[Assignment]:
Could you output all of the records below exactly as they appear?

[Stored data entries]
□ □ □ □ □

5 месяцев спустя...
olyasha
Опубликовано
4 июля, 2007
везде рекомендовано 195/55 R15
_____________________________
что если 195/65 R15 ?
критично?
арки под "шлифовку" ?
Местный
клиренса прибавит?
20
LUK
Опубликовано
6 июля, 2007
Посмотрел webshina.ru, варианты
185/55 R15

□ □ □ □ □

[Written solution]:
5 месяцев спустя...
olyasha
Опубликовано
4 июля, 2007
везде рекомендовано 195/55 R15
_____________________________
что если 195/65 R15 ?
критично?
арки под "шлифовку" ?
Местный
клиренса прибавит?
20
LUK
Опубликовано
6 июля, 2007
Посмотрел webshina.ru, варианты
185/55 R15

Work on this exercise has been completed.